The old hometown. What a place. Actually, it isn’t the OLD old hometown, since we’ve lived here only 6 years, but the place where I grew up has long since been swallowed up by “urbia”, so this is what we consider home now. Some things in this town are very wonderful and homey in the way of smaller, used-to-be country, places. And some things are not. Wonderful, I mean. Some things are just narrow-minded and backwards. We have a strange mix of peoples here, which sometimes makes the place feel a little bi-polar. We have the born-again Christians AND the KKK. We have one of the highest teen pregnancy rates among white females in the nation AND MS13 gang members’ graffiti on the walls downtown. We don’t have a lot of any one thing, just representation from all the groups. Since no one thing presents itself as “the” major problem, the city fathers can’t decide what to do about any problem.

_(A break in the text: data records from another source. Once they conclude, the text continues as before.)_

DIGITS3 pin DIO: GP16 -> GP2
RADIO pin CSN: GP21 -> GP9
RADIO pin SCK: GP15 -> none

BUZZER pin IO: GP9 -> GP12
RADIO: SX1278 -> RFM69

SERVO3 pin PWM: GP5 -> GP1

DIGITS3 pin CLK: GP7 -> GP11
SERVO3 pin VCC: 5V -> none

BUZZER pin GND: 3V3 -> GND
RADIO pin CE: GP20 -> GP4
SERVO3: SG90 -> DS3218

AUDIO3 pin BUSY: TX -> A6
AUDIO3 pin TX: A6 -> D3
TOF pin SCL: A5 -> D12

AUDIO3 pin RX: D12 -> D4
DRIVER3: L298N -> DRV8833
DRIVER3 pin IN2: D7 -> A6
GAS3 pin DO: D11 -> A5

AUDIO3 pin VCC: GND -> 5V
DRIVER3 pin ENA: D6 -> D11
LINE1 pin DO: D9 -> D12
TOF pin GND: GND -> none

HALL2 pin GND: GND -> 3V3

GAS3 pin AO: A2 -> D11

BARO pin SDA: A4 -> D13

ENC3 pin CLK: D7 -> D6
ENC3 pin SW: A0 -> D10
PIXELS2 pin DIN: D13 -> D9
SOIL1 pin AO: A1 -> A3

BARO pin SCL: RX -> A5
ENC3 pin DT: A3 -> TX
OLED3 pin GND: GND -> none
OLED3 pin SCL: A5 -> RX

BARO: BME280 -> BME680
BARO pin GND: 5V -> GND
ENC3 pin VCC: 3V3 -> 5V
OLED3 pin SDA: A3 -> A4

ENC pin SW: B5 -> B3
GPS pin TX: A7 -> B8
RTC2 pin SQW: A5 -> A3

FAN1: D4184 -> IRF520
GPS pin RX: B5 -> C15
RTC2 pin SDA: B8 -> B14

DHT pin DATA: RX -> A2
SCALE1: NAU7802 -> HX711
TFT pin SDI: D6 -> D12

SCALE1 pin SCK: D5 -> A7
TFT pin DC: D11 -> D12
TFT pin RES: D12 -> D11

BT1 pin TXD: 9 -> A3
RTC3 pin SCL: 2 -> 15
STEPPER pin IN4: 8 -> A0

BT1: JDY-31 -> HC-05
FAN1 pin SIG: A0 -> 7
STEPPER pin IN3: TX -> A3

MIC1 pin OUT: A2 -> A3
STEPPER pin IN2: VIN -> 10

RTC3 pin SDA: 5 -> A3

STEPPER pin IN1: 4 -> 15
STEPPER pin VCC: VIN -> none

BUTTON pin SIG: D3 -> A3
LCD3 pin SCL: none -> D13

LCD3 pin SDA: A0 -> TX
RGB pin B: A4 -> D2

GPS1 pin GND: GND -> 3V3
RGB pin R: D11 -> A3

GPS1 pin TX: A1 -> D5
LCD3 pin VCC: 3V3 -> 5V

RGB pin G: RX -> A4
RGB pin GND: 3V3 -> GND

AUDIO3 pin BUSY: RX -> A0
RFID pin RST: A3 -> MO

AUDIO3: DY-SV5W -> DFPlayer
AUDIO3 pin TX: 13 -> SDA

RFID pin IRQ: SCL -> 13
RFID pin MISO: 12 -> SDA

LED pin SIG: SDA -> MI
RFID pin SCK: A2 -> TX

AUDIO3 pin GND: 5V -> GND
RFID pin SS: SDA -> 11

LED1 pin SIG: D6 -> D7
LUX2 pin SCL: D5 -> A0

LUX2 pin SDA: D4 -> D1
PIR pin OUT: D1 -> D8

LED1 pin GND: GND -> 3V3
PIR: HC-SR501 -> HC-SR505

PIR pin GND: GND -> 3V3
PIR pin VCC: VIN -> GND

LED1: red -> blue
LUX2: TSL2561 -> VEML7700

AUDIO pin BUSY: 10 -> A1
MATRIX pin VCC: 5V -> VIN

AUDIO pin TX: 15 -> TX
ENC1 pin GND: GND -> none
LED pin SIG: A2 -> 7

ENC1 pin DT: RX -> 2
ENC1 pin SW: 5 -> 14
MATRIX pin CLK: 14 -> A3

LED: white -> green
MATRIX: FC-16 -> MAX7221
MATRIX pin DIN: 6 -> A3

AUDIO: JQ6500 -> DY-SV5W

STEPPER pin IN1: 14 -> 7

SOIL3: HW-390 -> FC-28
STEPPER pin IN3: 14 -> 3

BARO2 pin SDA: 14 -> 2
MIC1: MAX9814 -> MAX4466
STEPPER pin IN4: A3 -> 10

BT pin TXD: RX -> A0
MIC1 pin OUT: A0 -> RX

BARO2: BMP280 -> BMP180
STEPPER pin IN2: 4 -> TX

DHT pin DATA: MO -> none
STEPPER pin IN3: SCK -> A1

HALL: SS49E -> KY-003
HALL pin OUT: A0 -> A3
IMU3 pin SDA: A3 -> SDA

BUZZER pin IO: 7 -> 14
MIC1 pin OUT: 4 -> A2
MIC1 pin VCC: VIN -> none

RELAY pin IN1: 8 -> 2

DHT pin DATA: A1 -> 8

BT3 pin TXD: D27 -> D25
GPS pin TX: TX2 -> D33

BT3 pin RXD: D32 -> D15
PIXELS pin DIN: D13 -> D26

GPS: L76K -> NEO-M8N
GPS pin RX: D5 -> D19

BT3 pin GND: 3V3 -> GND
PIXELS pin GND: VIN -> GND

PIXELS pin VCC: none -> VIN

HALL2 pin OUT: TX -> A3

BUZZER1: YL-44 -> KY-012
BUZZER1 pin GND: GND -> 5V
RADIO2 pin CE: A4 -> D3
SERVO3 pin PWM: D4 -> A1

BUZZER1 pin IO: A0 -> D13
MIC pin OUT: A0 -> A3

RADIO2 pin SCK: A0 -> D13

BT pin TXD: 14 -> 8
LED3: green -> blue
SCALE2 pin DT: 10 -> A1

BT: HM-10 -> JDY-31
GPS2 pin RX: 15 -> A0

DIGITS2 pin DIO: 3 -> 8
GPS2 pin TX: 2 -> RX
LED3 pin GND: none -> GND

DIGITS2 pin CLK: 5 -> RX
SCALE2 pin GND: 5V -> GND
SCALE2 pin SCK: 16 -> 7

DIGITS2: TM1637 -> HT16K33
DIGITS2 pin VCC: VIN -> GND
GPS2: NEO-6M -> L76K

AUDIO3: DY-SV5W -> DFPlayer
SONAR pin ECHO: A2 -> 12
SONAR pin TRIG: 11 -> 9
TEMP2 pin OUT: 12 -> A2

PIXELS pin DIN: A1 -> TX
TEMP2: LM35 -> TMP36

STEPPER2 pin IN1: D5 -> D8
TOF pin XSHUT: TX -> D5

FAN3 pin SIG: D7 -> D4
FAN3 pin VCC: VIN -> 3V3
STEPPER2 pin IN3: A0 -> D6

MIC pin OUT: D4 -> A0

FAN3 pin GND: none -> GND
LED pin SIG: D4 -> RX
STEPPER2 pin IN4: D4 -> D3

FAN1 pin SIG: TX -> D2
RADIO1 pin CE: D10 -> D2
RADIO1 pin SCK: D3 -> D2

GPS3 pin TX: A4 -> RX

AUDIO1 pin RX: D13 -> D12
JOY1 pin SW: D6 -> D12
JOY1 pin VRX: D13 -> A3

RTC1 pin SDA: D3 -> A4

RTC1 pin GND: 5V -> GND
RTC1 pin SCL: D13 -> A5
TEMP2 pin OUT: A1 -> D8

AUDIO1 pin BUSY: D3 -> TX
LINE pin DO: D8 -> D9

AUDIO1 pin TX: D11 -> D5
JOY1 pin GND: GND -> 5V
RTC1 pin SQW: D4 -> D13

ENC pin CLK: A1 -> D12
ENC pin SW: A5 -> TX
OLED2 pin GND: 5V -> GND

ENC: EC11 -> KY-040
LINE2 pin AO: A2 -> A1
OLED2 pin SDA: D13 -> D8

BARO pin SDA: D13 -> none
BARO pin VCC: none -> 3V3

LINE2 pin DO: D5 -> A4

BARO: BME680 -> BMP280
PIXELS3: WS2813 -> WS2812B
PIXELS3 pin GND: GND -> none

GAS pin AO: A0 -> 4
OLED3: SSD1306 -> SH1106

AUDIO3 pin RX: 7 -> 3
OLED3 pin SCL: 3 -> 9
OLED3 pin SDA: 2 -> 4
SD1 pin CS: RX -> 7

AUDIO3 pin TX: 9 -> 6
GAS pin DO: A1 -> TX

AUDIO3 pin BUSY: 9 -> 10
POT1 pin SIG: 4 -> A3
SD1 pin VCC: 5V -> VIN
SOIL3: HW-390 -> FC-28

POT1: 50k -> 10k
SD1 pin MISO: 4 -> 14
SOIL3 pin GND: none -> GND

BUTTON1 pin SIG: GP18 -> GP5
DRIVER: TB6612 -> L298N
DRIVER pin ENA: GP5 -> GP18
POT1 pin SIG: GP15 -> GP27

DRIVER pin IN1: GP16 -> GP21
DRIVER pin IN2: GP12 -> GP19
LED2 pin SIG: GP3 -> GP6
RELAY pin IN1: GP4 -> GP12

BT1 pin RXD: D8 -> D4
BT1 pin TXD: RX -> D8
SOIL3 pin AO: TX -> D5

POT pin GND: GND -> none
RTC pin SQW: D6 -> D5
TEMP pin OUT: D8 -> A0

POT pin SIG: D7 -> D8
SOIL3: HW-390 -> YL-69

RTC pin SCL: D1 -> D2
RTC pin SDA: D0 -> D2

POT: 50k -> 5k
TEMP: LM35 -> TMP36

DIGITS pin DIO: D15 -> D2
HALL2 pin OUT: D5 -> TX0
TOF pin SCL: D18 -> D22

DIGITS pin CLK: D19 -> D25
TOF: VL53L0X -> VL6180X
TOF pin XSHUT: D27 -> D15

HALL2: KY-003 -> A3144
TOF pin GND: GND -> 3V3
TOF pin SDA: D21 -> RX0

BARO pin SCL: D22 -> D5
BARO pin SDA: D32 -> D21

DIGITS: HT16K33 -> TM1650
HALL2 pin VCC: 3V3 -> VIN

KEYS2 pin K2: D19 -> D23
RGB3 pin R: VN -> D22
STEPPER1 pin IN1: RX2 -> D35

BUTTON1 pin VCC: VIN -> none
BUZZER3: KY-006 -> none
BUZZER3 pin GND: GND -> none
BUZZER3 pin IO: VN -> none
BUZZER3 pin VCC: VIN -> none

Billboard space is sold to any group with the funds, although the question of exactly how many billboards it takes to make a town look completely tacky has not been satisfactorily answered as yet. The secondary question of whether tackiness is a good trade-off for city funds seems to have out-weighed the need for answering the first. In any case, we have apparently not achieved “complete” tackiness, merely “potential” tackiness. The diverse mix of groups and interests in the town can be witnessed by merely reading the billboards as one drives into town.
“Fulfill your most secret desires at Pandora’s Box. [I made that up – that’s not the real name of the store.] Toys and lingerie for him and her.” This is followed a half-mile later by “The Ten Commandments are not Multiple Choice. Come visit the church today; God is waiting.”
Not sure what’s funnier; the thought of the baptized sneaking into the sex store on Wednesday, or the cashiers at the sex store sneaking into church on Sunday.
Maybe we need a new church. For the sex people. They can advertise on billboard space.